◆ 抽出テキスト:
好きって言いなよ・・・イタズラな恋愛白書10話まで
台湾ドラマ「我可能不會愛你~イタズラな恋愛白書」10話までの雑感。
「好き」って、百人百様のカタチがあるけれども、このドラマで描かれる「好き」のカタチは愛おしい。
不器用で、もどかしくって、ほんのり切ない、そんなカタチ。
例えば、ものすごく感動させてくれる芸術を鑑賞した時、この心の高ぶりを誰かと共有したい。
例えば、ものすごく落ち込んだ時、誰かに「君は間違っていないよ」と肯定してもらいたい。
例えば、ものすごく怒っている時に、静かに誰かに諭されたい。
例えば、孤独な老人になった時に、誰かに老人ホームに逢いに来て欲しい。
例えば・・・
そう、そうして。
そんな時に、真っ先に思い描く人の顔があれば、それが「好き」のカタチ。
ねえ、李大仁
最近、突然妙な感覚に襲われる
“あいつはすごく厄介な存在だと”
若い頃は必死になって追いかけた
追いつけば人生が変わるような気がしたから
でも最近は追い回されるようになった
永遠に・・・
私の前から消え去ってほしい
あいつの正体は“時間”だ
どの少女も 早く大人になりたいと望む
人生で初めてのハイヒールを履ける大人に
でも29歳にもなれば
17歳の時に履いたスニーカーが
妙に懐かしい
「我可能不會愛你」の始まり10分、この哲学的な(前衛的と言ってもいい)、又青のモノローグから始まる。今までの台湾ドラマには見掛けない(おそらく)、ある種演劇的な、ドラマの構成が序盤から演出。

◆ 作業内容:
• A. 上の抽出テキストによると、「我可能不會愛你」の始まりの10分は誰のモノローグから始まりますか。
• B. 上の抽出テキストから、「好きって言いなよ・・・イタズラな恋愛白書10話まで」を含む語句で始まり「そんな時に、真っ先に思い描く人の顔があれば、それが「好き」のカタチ。」で終わる部分を、一字一句変えずに抜き出してください。

◆ 提供資料:
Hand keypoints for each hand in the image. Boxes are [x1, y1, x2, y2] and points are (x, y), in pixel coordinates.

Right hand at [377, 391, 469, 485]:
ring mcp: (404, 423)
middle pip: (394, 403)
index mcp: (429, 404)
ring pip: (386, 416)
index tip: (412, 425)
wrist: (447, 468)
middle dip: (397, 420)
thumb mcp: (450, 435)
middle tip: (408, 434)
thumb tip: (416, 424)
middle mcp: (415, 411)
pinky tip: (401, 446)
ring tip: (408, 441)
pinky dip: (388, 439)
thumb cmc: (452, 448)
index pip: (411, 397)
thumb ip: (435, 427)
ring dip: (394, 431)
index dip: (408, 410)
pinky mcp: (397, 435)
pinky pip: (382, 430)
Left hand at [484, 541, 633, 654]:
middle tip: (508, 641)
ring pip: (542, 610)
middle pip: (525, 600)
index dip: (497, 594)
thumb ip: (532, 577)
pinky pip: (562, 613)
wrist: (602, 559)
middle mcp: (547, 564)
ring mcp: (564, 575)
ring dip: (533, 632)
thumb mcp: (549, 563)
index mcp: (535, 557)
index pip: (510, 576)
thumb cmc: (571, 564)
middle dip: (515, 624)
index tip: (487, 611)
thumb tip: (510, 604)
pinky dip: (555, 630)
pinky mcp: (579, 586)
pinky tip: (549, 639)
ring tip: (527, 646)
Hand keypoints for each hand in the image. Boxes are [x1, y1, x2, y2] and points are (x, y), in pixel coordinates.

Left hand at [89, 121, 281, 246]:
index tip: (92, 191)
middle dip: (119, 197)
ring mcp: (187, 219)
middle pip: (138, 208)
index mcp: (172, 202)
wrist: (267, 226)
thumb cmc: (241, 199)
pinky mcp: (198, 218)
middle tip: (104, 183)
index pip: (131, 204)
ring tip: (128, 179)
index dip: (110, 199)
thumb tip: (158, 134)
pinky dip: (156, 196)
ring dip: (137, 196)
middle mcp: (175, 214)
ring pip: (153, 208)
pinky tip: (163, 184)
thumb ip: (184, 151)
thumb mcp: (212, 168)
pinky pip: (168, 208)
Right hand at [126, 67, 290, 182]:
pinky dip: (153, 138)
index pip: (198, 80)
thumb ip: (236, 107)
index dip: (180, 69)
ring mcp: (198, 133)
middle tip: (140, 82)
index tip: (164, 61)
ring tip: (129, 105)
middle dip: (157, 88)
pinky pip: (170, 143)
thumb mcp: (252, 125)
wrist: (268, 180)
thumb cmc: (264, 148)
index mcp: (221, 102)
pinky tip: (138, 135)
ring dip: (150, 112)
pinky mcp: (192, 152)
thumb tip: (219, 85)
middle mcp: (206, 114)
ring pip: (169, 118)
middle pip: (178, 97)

◆ 作業結果:
• A. 又青のモノローグから始まります。

• B.
好きって言いなよ・・・イタズラな恋愛白書10話まで
台湾ドラマ「我可能不會愛你~イタズラな恋愛白書」10話までの雑感。
「好き」って、百人百様のカタチがあるけれども、このドラマで描かれる「好き」のカタチは愛おしい。
不器用で、もどかしくって、ほんのり切ない、そんなカタチ。
例えば、ものすごく感動させてくれる芸術を鑑賞した時、この心の高ぶりを誰かと共有したい。
例えば、ものすごく落ち込んだ時、誰かに「君は間違っていないよ」と肯定してもらいたい。
例えば、ものすごく怒っている時に、静かに誰かに諭されたい。
例えば、孤独な老人になった時に、誰かに老人ホームに逢いに来て欲しい。
例えば・・・
そう、そうして。
そんな時に、真っ先に思い描く人の顔があれば、それが「好き」のカタチ。